Une action en bornage judiciaire.
Un propriétaire assigne une commune afin de voir ordonner le bornage par un géomètre-expert de ses parcelles jouxtées par un chemin rural faisant partie du domaine privé de la commune. Il considérait que la limite séparative des fonds devait être déplacée à son profit.
L’expert judiciaire désigné par le tribunal procède au placement des bornes et conclut que les revendications foncières du propriétaire ne sont pas fondées. Les conclusions de l’expert judiciaire sont reprises par les juges du fond qui déboute le propriétaire de l’ensemble de ses demandes formulées à l’encontre de la commune. Les juges du fond ordonnent en outre la mise en place de bornes par l’expert judiciaire et dont les frais seront mis à la charge du propriétaire perdant. Il est en sus condamné aux frais et dépens de l’instance.
Le pourvoi en cassation.
Ce propriétaire se pourvoit en cassation faisant valoir deux principaux moyens.
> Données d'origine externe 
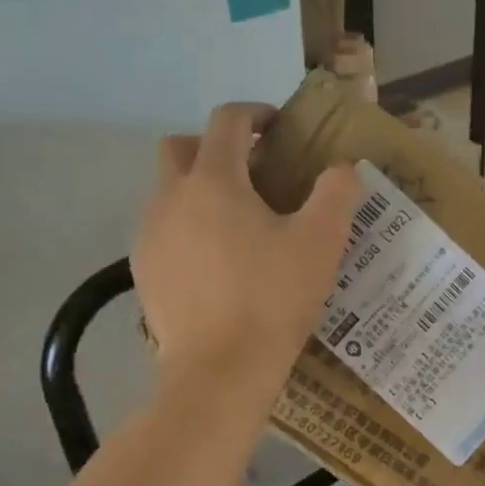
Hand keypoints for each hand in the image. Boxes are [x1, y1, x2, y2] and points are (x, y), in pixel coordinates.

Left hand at [133, 102, 362, 399]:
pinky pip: (161, 228)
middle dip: (213, 145)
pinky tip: (213, 260)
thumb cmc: (272, 300)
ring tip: (235, 221)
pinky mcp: (141, 269)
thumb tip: (343, 168)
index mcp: (214, 180)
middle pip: (180, 146)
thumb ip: (336, 193)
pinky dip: (184, 226)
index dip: (255, 114)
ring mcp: (149, 234)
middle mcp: (170, 196)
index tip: (278, 128)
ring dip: (197, 187)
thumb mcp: (321, 243)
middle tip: (251, 171)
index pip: (227, 121)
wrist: (218, 371)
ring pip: (167, 189)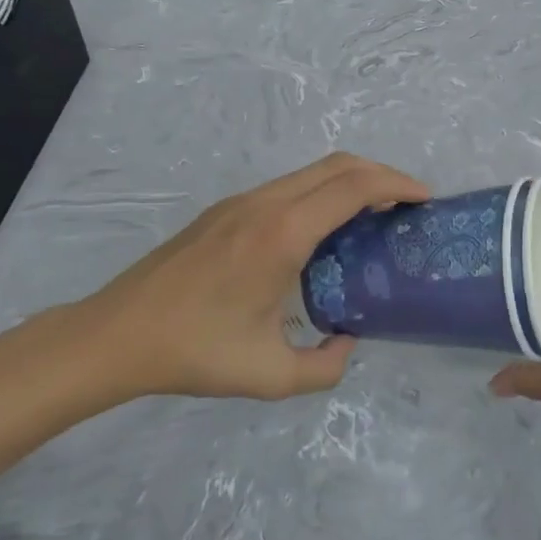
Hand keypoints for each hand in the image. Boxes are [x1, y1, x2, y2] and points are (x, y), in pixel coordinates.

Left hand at [52, 153, 429, 406]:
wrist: (116, 333)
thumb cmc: (194, 351)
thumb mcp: (269, 375)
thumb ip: (324, 367)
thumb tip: (347, 343)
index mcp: (283, 234)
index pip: (354, 187)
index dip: (396, 184)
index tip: (424, 199)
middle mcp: (267, 203)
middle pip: (338, 165)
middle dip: (382, 174)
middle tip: (408, 203)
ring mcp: (243, 201)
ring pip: (312, 171)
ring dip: (350, 181)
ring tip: (374, 216)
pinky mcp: (227, 209)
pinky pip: (290, 186)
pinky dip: (323, 192)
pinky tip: (324, 230)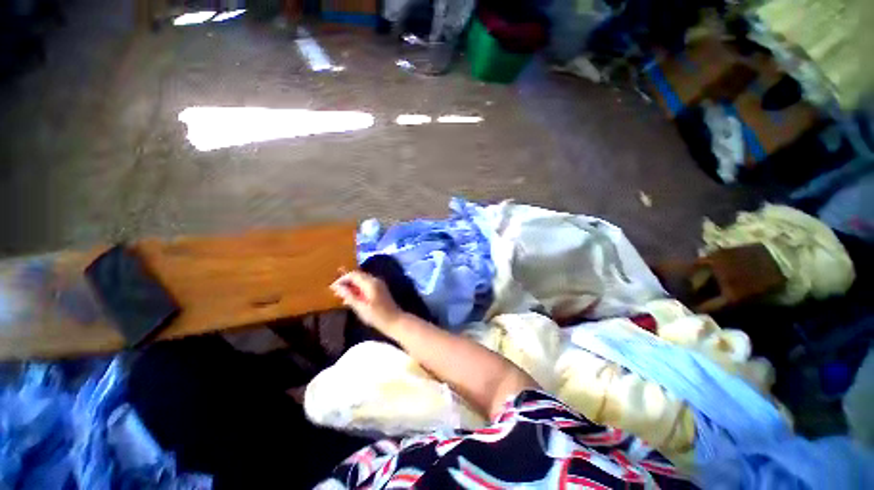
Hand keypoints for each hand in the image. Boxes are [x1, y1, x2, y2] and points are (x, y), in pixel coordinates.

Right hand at [331, 271, 403, 331]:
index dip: (342, 279)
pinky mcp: (380, 289)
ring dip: (351, 286)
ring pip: (361, 280)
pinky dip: (358, 289)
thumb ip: (349, 296)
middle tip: (335, 292)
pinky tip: (352, 299)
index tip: (332, 288)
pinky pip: (366, 284)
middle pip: (358, 275)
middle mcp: (375, 280)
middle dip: (346, 282)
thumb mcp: (361, 308)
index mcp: (371, 283)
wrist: (395, 321)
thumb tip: (336, 287)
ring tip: (341, 296)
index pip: (353, 274)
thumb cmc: (377, 316)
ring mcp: (379, 284)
Aux termes de son premier moyen, il prétend que la Cour d’appel de Pau n’aurait fait qu’entériner le rapport sans considération des éléments produits tendant selon lui à démontrer le glissement de la limite entre les parcelles. Ce moyen est rejeté par la Cour de cassation qui réaffirme la pouvoir souverain des juges du fond pour fixer la limite séparative des parcelles. Procédant à un simple contrôle de la motivation, les juges du Quai de l’Horloge considèrent que le Cour d’appel de Pau a apprécié les éléments soumis à son examen et a pu souverainement fixer la limite de la parcelle.
Selon son second moyen la Cour d’appel de Pau aurait violé les dispositions de l’article 646 du Code civil lequel dispose que « Tout propriétaire peut obliger son voisin au bornage de leurs propriétés contiguës. Le bornage se fait à frais communs ». Il considère que les juges du fond ne pouvaient pas mettre à sa charge les frais de bornage, qu’il distingue des frais et dépens de l’instance, au regard de ces dispositions.
Dans son arrêt, la Cour d’appel avait considéré que « si le bornage se fait à frais communs lorsque les parties sont d’accord, il en est autrement en cas de contestation de l’une d’elles » puisque dans ces circonstances, elle considère que « la partie qui échoue dans ses réclamations doit supporter tout ou partie des dépens que le débat par elle provoqué, a occasionné dont le coût de l’expertise et celui du bornage ». En effet, la Cour d’appel de Pau a retenu en premier lieu qu’il était le seul demandeur au bornage judiciaire alors que les autres parties à l’instance n’avaient formulé aucune demande en ce sens et en deuxième lieu, qu’il avait succombé en ces demandes. En conséquence, la Cour a conclu que les frais et dépens de l’instance devaient être mis à la charge du propriétaire succombant, ce compris les frais de bornage judiciaire.
Qui a la charge des frais de bornage judiciaire ?
La Cour de cassation valide la motivation de la Cour d’appel de Pau en rappelant un précédent arrêt qu’elle avait rendu en 1976 dans les mêmes termes (Cass., 3ème Civ., 16 juin 1976, n° 75-11.167, bull. n° 273). Le bornage réalisé par un expert judiciaire échappe à la logique des frais partagé dans le cadre d’un bornage amiable. Elle considère que « La mise en place des bornes ayant été confiée à l’expert judiciairement désigné avec mission de dresser un procès-verbal des opérations, la cour d’appel a, à bon droit, inclus ces frais dans les dépens qu’elle mettait à la charge de M. [K], partie succombante ».
Ces frais comprenaient l’achat et l’implantation des bornes. En effet, d’après les dispositions de l’article 695 du Code de procédure civile qu’elle vise dans sa motivation, la liste des dépens au paiement desquels la partie succombant en ces demandes peut être condamnée comprend « la rémunération des techniciens » qui doit s’entendre comme intégrant la rémunération de son travail (implantation des bornes) et le remboursement de ces frais (achat des bornes). Les dépens sont à la charge de la partie perdante selon l’article 696 du même code « à moins que le juge, par décision motivée, n’en mette la totalité ou une fraction à la charge d’une autre partie ».
Par défaut, les frais de bornage judiciaire seront donc à la charge de la partie déboutée de ses demandes. Ce n’est que par motivation spéciale des juges du fond que le bornage judiciaire pourra être à frais partagés entre les parties.